PWR vessel internals are essential for core support, coolant flow control, and neutron shielding. Their lifetime critically affects plant operation due to the complexity and cost of replacement.
Lower internals near the core (e.g., core barrel, baffles, bolts) face high neutron flux, causing hardening, loss of ductility, creep, IASCC, and swelling. These ageing mechanisms challenge long-term operation.
Upper internals, such as Control Rod Guide Assemblies, suffer wear that may block control rod movement and increase maintenance costs. Additionally, wear of cobalt-based clevis inserts raises dosimetry concerns and may compromise control rod insertion if tolerances are exceeded.
What is VIP?
The VIP project aims to improve understanding and prediction of degradation mechanisms in PWR internals, based on failure feedback. It focuses on SCC, IASCC, and mechanical wear. Four objectives structure the project:
- Experimental data acquisition using SEM, TEM, APT, mechanical tests, and (IA)SCC testing.

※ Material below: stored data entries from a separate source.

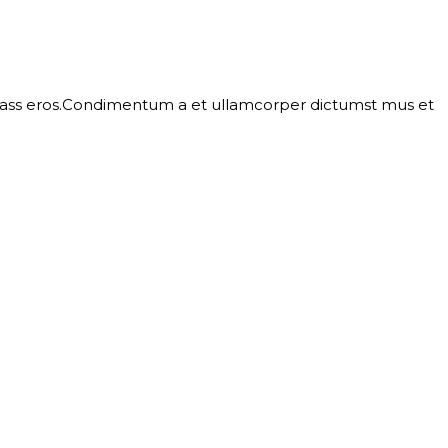
l class eros.Condimentum a et ullamcorper dictumst mus et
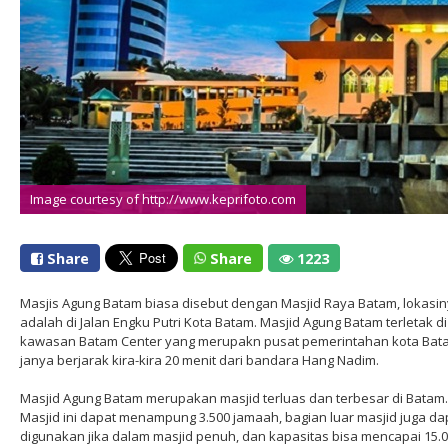
Image courtesy of http://www.keprifoto.com
Share
Share
1223
Masjis Agung Batam biasa disebut dengan Masjid Raya Batam, lokasi
adalah di Jalan Engku Putri Kota Batam. Masjid Agung Batam terletak di
kawasan Batam Center yang merupakn pusat pemerintahan kota Bat
janya berjarak kira-kira 20 menit dari bandara Hang Nadim.
Masjid Agung Batam merupakan masjid terluas dan terbesar di Batam.
Masjid ini dapat menampung 3.500 jamaah, bagian luar masjid juga da
digunakan jika dalam masjid penuh, dan kapasitas bisa mencapai 15.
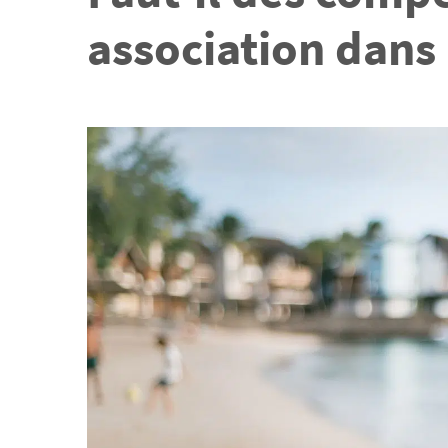
association dans 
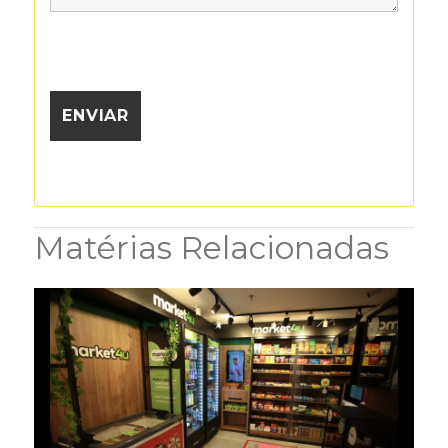
Matérias Relacionadas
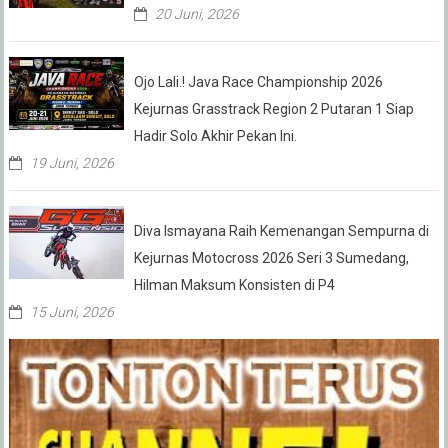
20 Juni, 2026
Ojo Lali.! Java Race Championship 2026
Kejurnas Grasstrack Region 2 Putaran 1 Siap
Hadir Solo Akhir Pekan Ini.
19 Juni, 2026
Diva Ismayana Raih Kemenangan Sempurna di
Kejurnas Motocross 2026 Seri 3 Sumedang,
Hilman Maksum Konsisten di P4
15 Juni, 2026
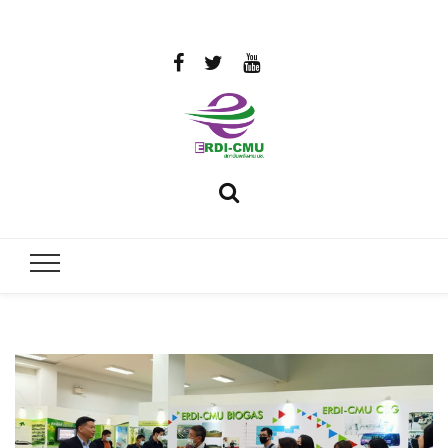
สถาบันวิจัย
วิจัยและพัฒนาพลังงาน
และพัฒนา
พลังงานนคร
พิงค์
มหาวิทยาลัย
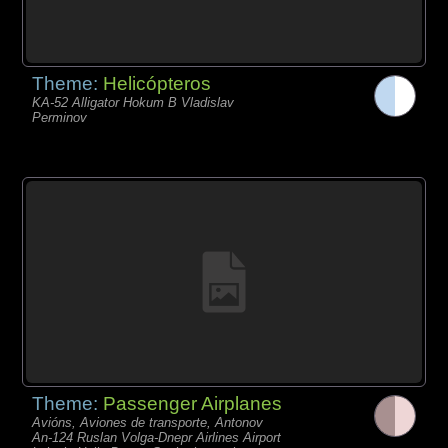
Theme:
Helicópteros
KA-52 Alligator Hokum B Vladislav
Perminov
Theme:
Passenger Airplanes
Avións, Aviones de transporte, Antonov
An-124 Ruslan Volga-Dnepr Airlines Airport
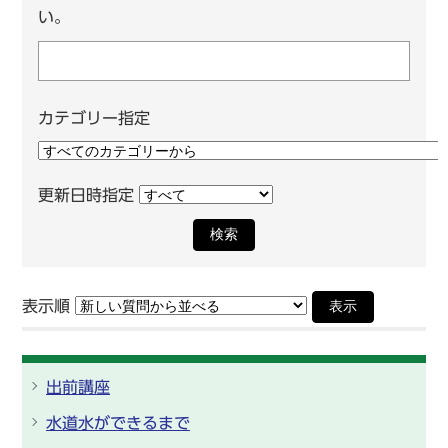
い。
カテゴリー指定
更新日時指定
検索
表示順
表示
出前講座
水道水ができるまで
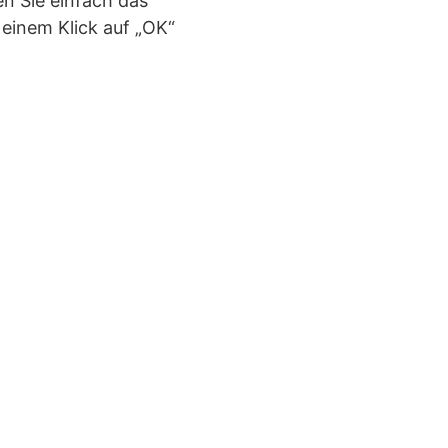
n Sie einfach das
einem Klick auf „OK“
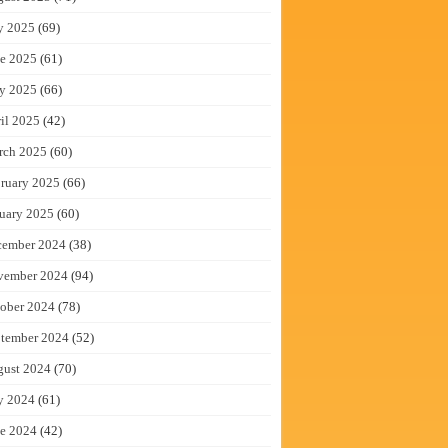
y 2025
(69)
e 2025
(61)
y 2025
(66)
il 2025
(42)
rch 2025
(60)
ruary 2025
(66)
uary 2025
(60)
cember 2024
(38)
vember 2024
(94)
ober 2024
(78)
tember 2024
(52)
gust 2024
(70)
y 2024
(61)
e 2024
(42)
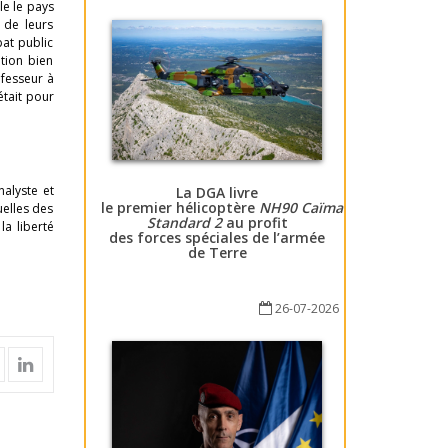
le le pays
 de leurs
bat public
ition bien
ofesseur à
était pour
nalyste et
La DGA livre
le premier hélicoptère
NH90 Caïman
uelles des
Standard 2
au profit
la liberté
des forces spéciales de l’armée
de Terre
26-07-2026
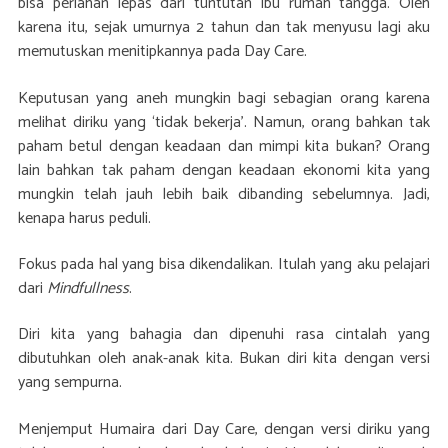
bisa perlahan lepas dari tuntutan ibu rumah tangga. Oleh
karena itu, sejak umurnya 2 tahun dan tak menyusu lagi aku
memutuskan menitipkannya pada Day Care.
Keputusan yang aneh mungkin bagi sebagian orang karena
melihat diriku yang ‘tidak bekerja’. Namun, orang bahkan tak
paham betul dengan keadaan dan mimpi kita bukan? Orang
lain bahkan tak paham dengan keadaan ekonomi kita yang
mungkin telah jauh lebih baik dibanding sebelumnya. Jadi,
kenapa harus peduli.
Fokus pada hal yang bisa dikendalikan. Itulah yang aku pelajari
dari
Mindfullness
.
Diri kita yang bahagia dan dipenuhi rasa cintalah yang
dibutuhkan oleh anak-anak kita. Bukan diri kita dengan versi
yang sempurna.
Menjemput Humaira dari Day Care, dengan versi diriku yang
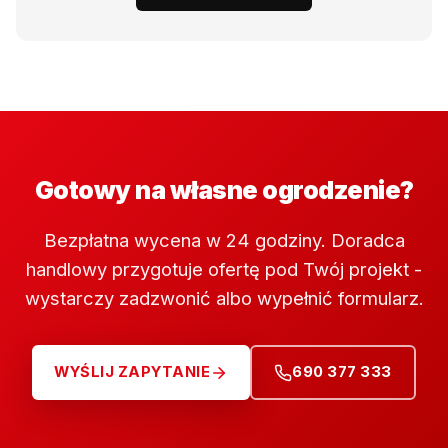
Gotowy na własne ogrodzenie?
Bezpłatna wycena w 24 godziny. Doradca
handlowy przygotuje ofertę pod Twój projekt -
wystarczy zadzwonić albo wypełnić formularz.
WYŚLIJ ZAPYTANIE
690 377 333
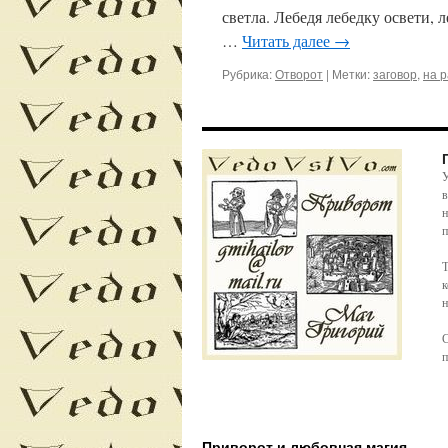
светла. Лебедя лебедку освети, 
…
Читать далее
→
Рубрика:
Отворот
|
Метки:
заговор
,
на 
У
в
н
п
Т
к
н
С
п
Приворот и любовная магия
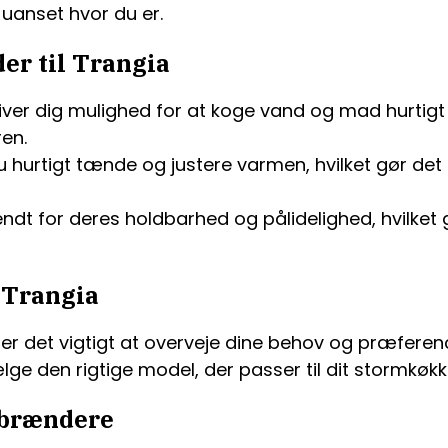
uanset hvor du er.
er til Trangia
ver dig mulighed for at koge vand og mad hurtigt 
en.
rtigt tænde og justere varmen, hvilket gør det ne
t for deres holdbarhed og pålidelighed, hvilket gø
n Trangia
er det vigtigt at overveje dine behov og præferenc
ge den rigtige model, der passer til dit stormkøk
sbrændere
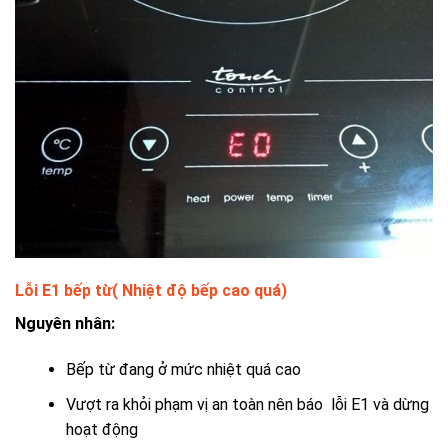
Lỗi E1 bếp từ( Nhiệt độ bếp cao quá)
Nguyên nhân:
Bếp từ đang ở mức nhiệt quá cao
Vượt ra khỏi phạm vị an toàn nên báo lỗi E1 và dừng
hoạt động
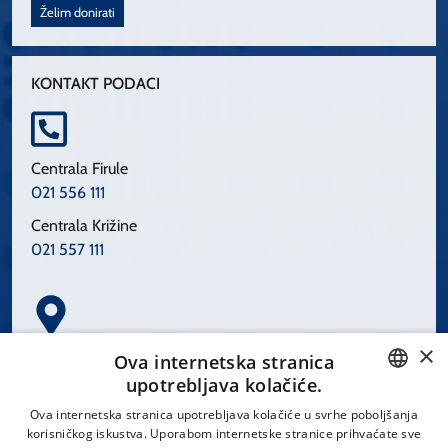
Želim donirati
KONTAKT PODACI
Centrala Firule
021 556 111
Centrala Križine
021 557 111
×
Spinčićeva 1, 21000 Split
Ova internetska stranica
Hrvatska
upotrebljava kolačiće.
CROATIAN
Ova internetska stranica upotrebljava kolačiće u svrhe poboljšanja
korisničkog iskustva. Uporabom internetske stranice prihvaćate sve
ENGLISH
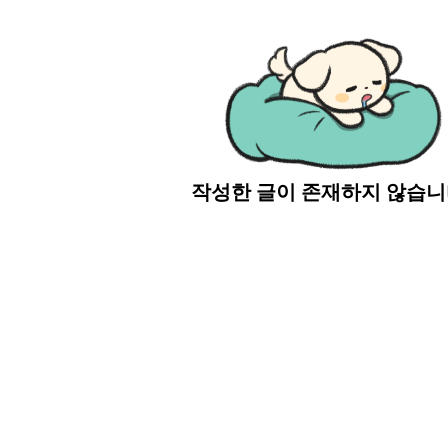
작성한 글이 존재하지 않습니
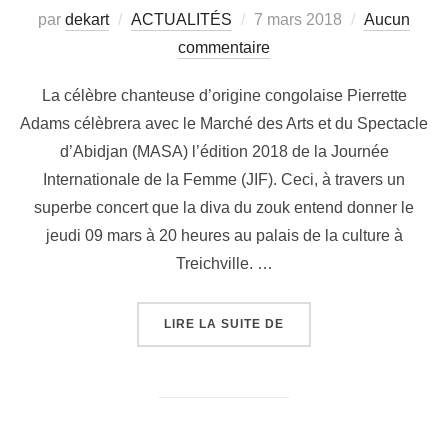
par
dekart
ACTUALITÉS
7 mars 2018
Aucun
commentaire
La célèbre chanteuse d’origine congolaise Pierrette
Adams célèbrera avec le Marché des Arts et du Spectacle
d’Abidjan (MASA) l’édition 2018 de la Journée
Internationale de la Femme (JIF). Ceci, à travers un
superbe concert que la diva du zouk entend donner le
jeudi 09 mars à 20 heures au palais de la culture à
Treichville. …
LIRE LA SUITE DE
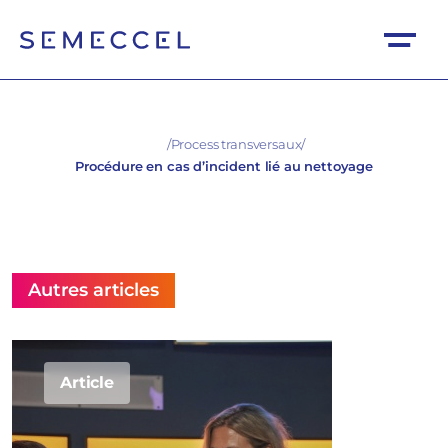
/
Process transversaux
/
Procédure en cas d’incident lié au nettoyage
Autres articles
Article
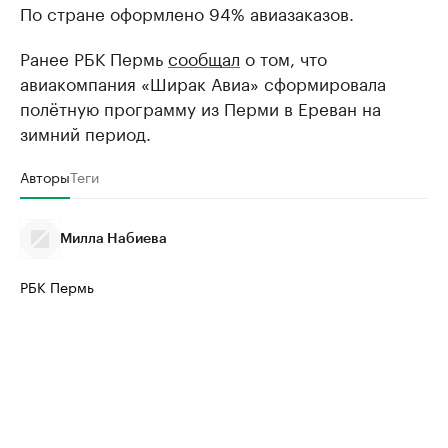
По стране оформлено 94% авиазаказов.
Ранее РБК Пермь
сообщал
о том, что
авиакомпания «Ширак Авиа» сформировала
полётную программу из Перми в Ереван на
зимний период.
Авторы
Теги
Милла Набиева
РБК Пермь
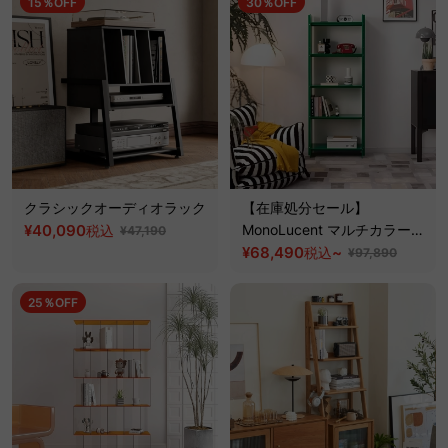
15％OFF
30％OFF
クラシックオーディオラック
【在庫処分セール】
¥40,090
MonoLucent マルチカラーオ
税込
¥47,190
ープンラック
¥68,490
~
税込
¥97,890
25％OFF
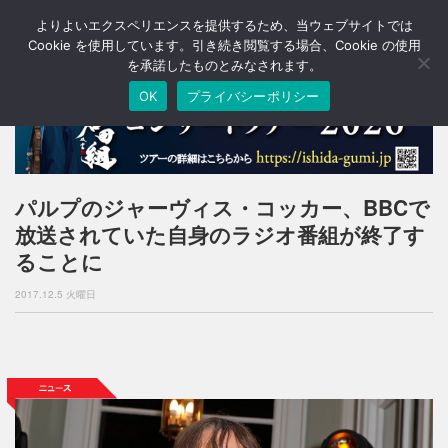
よりよいエクスペリエンスを提供するため、当ウェブサイトでは
T
o
Cookie を使用しています。引き続き閲覧する場合、Cookie の使用
g
を承諾したものとみなされます。
g
OK
プライバシーポリシー
l
e
n
a
v
i
パルプのジャーヴィス・コッカー、BBCで
g
放送されていた自身のラジオ番組が終了す
a
t
ることに
i
o
2017.12.5 火曜日
n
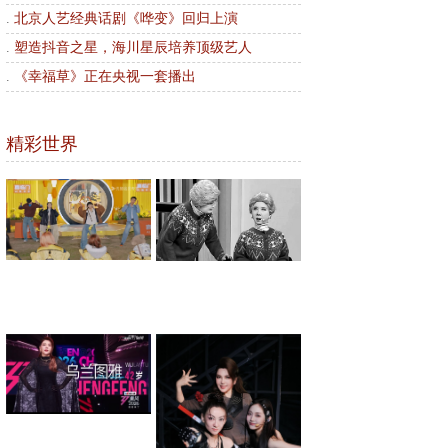
.
北京人艺经典话剧《哗变》回归上演
.
塑造抖音之星，海川星辰培养顶级艺人
.
《幸福草》正在央视一套播出
精彩世界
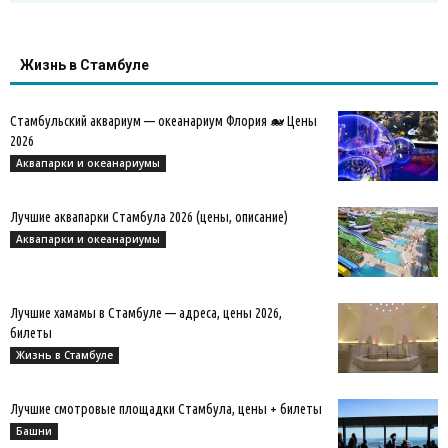
Жизнь в Стамбуле
Стамбульский аквариум — океанариум Флория 🐋 Цены
2026
Аквапарки и океанариумы
Лучшие аквапарки Стамбула 2026 (цены, описание)
Аквапарки и океанариумы
Лучшие хамамы в Стамбуле — адреса, цены 2026,
билеты
Жизнь в Стамбуле
Лучшие смотровые площадки Стамбула, цены + билеты
Башни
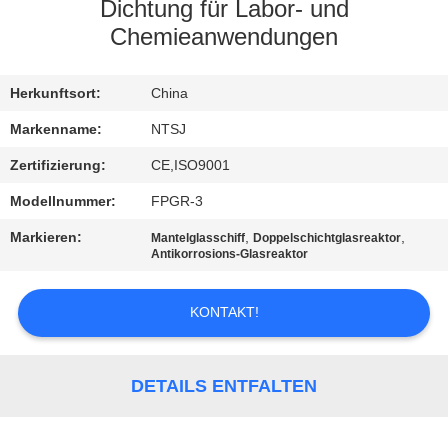
Dichtung für Labor- und
TRETEN
Chemieanwendungen
SIE
Herkunftsort:
China
MIT
UNS
Markenname:
NTSJ
IN
Zertifizierung:
CE,ISO9001
VERBINDUNG
Modellnummer:
FPGR-3
Markieren:
,
,
Mantelglasschiff
Doppelschichtglasreaktor
Antikorrosions-Glasreaktor
NACHRICHTEN
KONTAKT!
FORDERN
SIE
DETAILS ENTFALTEN
EIN
ZITAT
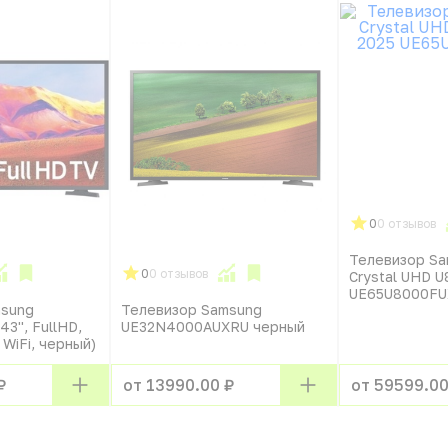
0
0 отзывов
Телевизор Sa
0
0 отзывов
Crystal UHD 
UE65U8000FU
msung
Телевизор Samsung
3'', FullHD,
UE32N4000AUXRU черный
 WiFi, черный)
₽
от 13990.00 ₽
от 59599.00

- Multi-scale modeling and loading simulations to predict microstructure evolution and mechanical behavior.
- Irradiation damage control, proposing monitoring and mitigation strategies for lower internals.
- Wear damage control, with experimental tests and wear rate predictions for guide cards, sleeves, and clevis inserts.
The VIP project enhances understanding of degradation in irradiated reactor internals. It provides experimental data and modeling tools to predict SCC, IASCC, and wear, improving safety and reliability. Insights support lifetime assessments, failure prevention, and optimized maintenance strategies for key components in high-radiation environments.